La France, principal fournisseur d’armes de l’Egypte depuis 2013

La France savait-elle que des blindés français étaient sur ces places ? Le 14 août, Laurent Fabius, le ministre des Affaires étrangères réagit : "La France condamne avec la plus grande fermeté les violences sanglantes intervenues en Egypte et demande un arrêt immédiat de la répression." Quelques jours avant, pourtant, le chef de la diplomatie déclarait : "L’embargo sur les armes a été levé (...) Mais il n’est pas possible de livrer des armements qui ensuite pourraient se retourner contre nous."

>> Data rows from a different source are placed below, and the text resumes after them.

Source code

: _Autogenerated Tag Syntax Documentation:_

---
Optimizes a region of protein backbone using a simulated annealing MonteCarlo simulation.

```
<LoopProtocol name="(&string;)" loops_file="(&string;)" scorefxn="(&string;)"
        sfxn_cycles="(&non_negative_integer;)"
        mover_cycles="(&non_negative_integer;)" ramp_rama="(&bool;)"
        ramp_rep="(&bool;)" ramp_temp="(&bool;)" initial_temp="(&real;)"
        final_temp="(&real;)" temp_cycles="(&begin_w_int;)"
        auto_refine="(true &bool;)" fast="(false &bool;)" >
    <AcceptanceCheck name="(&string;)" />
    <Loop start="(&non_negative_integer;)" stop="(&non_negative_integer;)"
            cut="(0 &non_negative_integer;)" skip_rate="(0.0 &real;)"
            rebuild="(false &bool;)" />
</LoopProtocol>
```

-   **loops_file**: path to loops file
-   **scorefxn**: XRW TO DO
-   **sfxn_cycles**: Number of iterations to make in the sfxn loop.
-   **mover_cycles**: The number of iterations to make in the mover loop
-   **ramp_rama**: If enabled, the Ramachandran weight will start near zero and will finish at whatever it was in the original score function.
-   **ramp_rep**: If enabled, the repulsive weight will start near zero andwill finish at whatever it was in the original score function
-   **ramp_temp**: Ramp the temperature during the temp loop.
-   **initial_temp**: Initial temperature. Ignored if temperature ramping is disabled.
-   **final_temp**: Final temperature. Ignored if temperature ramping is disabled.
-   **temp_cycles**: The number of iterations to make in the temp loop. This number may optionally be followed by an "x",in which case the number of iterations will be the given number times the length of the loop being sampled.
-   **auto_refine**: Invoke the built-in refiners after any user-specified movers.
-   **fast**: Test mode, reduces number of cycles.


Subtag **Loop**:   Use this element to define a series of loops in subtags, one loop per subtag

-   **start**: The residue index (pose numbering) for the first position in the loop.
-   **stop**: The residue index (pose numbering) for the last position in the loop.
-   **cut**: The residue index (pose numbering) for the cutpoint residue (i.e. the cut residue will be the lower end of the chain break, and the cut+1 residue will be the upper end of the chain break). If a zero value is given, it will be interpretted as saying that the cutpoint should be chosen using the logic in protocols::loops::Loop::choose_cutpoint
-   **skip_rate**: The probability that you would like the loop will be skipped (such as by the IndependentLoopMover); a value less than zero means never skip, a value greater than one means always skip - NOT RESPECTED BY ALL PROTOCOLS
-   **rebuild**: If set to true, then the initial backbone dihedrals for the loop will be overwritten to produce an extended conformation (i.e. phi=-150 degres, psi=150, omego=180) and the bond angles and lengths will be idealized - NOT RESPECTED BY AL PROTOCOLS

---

Selon l’Institut international de recherche sur la paix de Stockholm, sur la période 2013-2017 : la France a livrée 37 % des armes lourdes à l’Égypte, contre 26 % pour les Etats-Unis. La coopération militaire entre la France et l'Egypte s'est encore renforcée depuis l'arrivée au pouvoir d'Abdel Fattah al Sissi en 2014. Depuis 2015, l'Egypte a conclu pour six milliards d'euros de contrats d'armement avec la France, pour la livraison de 24 Rafale notamment.

L’état français se défend et fait savoir que la France a bien vendu des armes à l’armée égyptienne. Mais son utilisation a été détournée par la police du pays. Autre argument : si la France a vendu des armes à l’Egypte, c’est au nom de la lutte contre le terrorisme.

Les dix principaux pays exportateurs et importateurs d'armes, en % du commerce mondial de l'armement, selon SIPRI, sur la période 2013-2017
Les dix principaux pays exportateurs et importateurs d'armes, en % du commerce mondial de l'armement, selon SIPRI, sur la période 2013-2017
© AFP - John Saeki

De nouvelles accusations

Ce n’est pas la première fois que l’Etat français et d’autres entreprises françaises sont accusées de contribuer à la répression. En juillet dernier, quatre ONG, la Fédération internationale des ligues des droits de l’Homme, l’Institut du Caire pour les droits de l'Homme, la Ligue des droits de l’Homme et l’Observatoire des armements pointaient du doigt le rôle de la France. Ces ONG évoquaient la vente de "technologies de surveillance individuelle, d’interception de masse, de collecte des données individuelles, de contrôle des foules".

De son côté, Olivier Tesquet avait révélé en juillet 2017 pour Télérama "les tribulations égyptiennes d'un marchand d’armes numériques français." L'entreprise Nexa (ex-Amesys) s'est fait un nom en vendant ses services de surveillance électronique à la Libye, puis à l'Egypte. Au printemps dernier, le même journaliste ajoutait le nom d'une autre entreprise française qui vend du matériel de surveillance électronique à l'Egypte : Ercom. Selon l’hebdomadaire : "Elle vend de puissants systèmes de surveillance des réseaux à des régimes peu recommandables. Avec la bénédiction des autorités françaises." Ses outils sont capables d'intercepter des appels téléphoniques et des SMS et de géolocaliser les utilisateurs de téléphones portables, des potentiels cibles pour le régime.

Dans son rapport, Amnesty International presse la France de "cesser immédiatement tout transfert vers ce pays de matériels susceptibles de servir à la répression interne__, y compris des véhicules blindés, des armes légères, des équipements à létalité réduite et leurs munitions utilisés pour assurer le maintien de l’ordre lors de manifestations et dans les lieux de détention."